Direct household procurement of goods is largely structured by the geographic relationships between consumer residence and a given resource. Access to products from complementary ecological zones by consumers who undertake a personal voyage to acquire and gather those goods is a form of direct access. For resources that are widely distributed in ecological areas or along altitudinal bands, direct access is a recurring theme in Andean prehistory. The procurement of unique or unevenly distributed or resources, such as salt or obsidian, is a different configuration entirely in a vertically organized region like the Andes, because distant consumers are forced to articulate with production areas far beyond their immediate and complementary neighbors in an altitudinally stratified exchange relationship. This kind of multiethnic, direct household procurement for salt occurs in the Andes to this day (Concha Contreras 1975: 74-76;Flores Ochoa 1994: 125-127;Oberem 1985 [1974];Varese 2002).

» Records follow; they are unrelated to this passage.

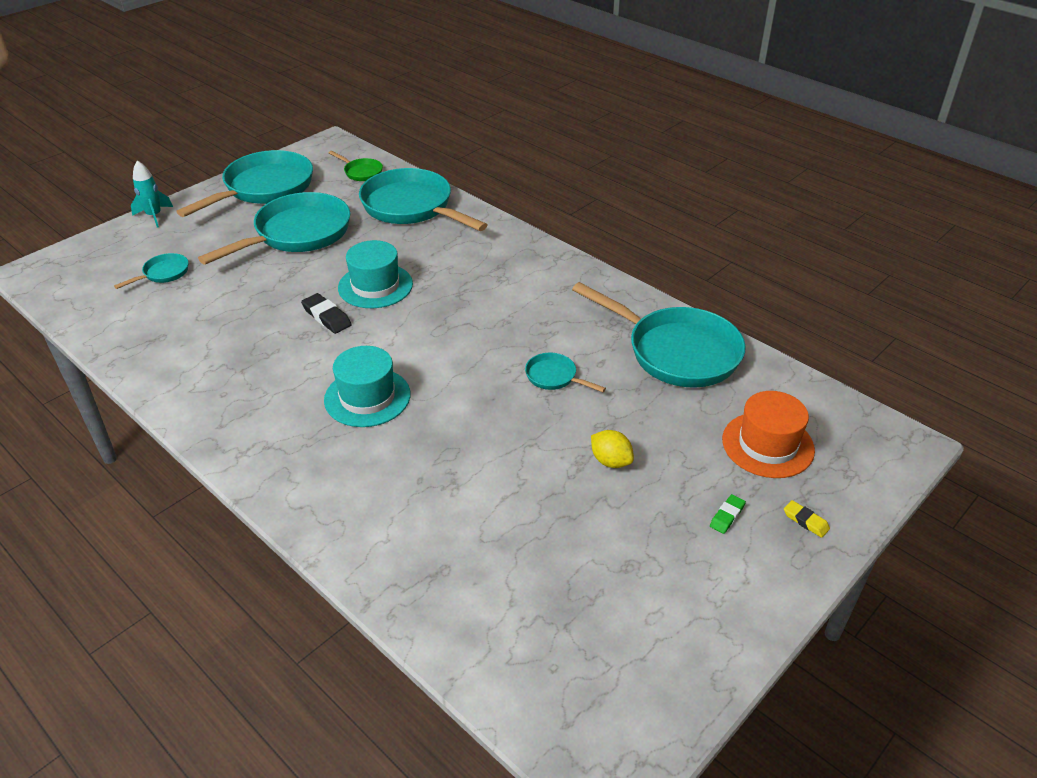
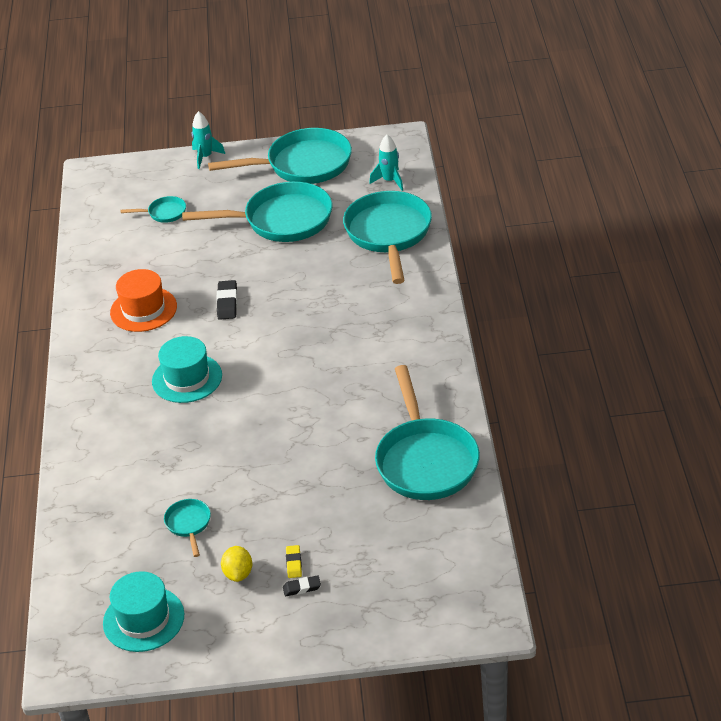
camera: 45 degrees right, 0 degrees up
green pan [329,151,383,181] -> turquoise rocket [369,134,403,191]
turquoise hat [338,240,413,308] -> turquoise hat moved to [103,571,184,652]
turquoise pan [525,353,606,392] -> turquoise pan moved to [164,499,211,557]
yellow lemon [591,430,634,468] -> yellow lemon moved to [221,546,252,582]
green eraser [710,494,746,534] -> black eraser [283,575,321,596]
orange hat [722,391,815,478] -> orange hat moved to [110,269,177,332]
yellow eraser [784,500,830,538] -> yellow eraser moved to [286,545,302,578]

Direct access by foragers was the first mode of procurement in the Andes, and this acquisition mode probably dominated in Early Holocene prior to the population growth that permitted the development of reciprocity networks. The procurement of raw materials in a manner that is incidental to other subsistence activities is a more efficient means of acquiring these goods, an activity described as "embedded procurement" by Binford (1979: 279). Communities, ethnic groups, and even prehistoric states appear to have maintained direct access to resources in other zones, and (as is stipulated by the definition of the direct accessmode) this kind of articulation is for direct consumption or redistribution on the level of the corporate or state entity. This is part of a much celebrated pattern in Andean research, a feature known as vertical complementary (Murra 1972), a topic that will be returned to in more detail below. Direct access by states to unusual sources of raw material such as metals and minerals are well documented in the Andes. These include as Inka mine works, and distinctive Inka artifacts and architecture are commonly encountered in association with the procurement areas. In access between herding and agricultural sectors, there is also an ethnographically documented direct access mode described as "ethnic economies". In this direct access mode, ethnic groups will control parallel strips of vertical land holdings, and sometimes non-contiguous tracts, ranging from lower agricultural zones to high puna that may lie several thousand vertical meters above. This pattern is documented on the eastern slope of the Andes for the Q'eros of Cuzco (Brush 1976;Flores Ochoa, et al. 1994) and several communities in northern Potosí in Bolivia (Harris 1982;Harris 1985). The important concept of the direct access organization is that entities that were consuming the goods were directly responsible for acquiring them. If there is inter-household barter or transfer of any kind, then the arrangement likely belongs to a type of reciprocity relationship.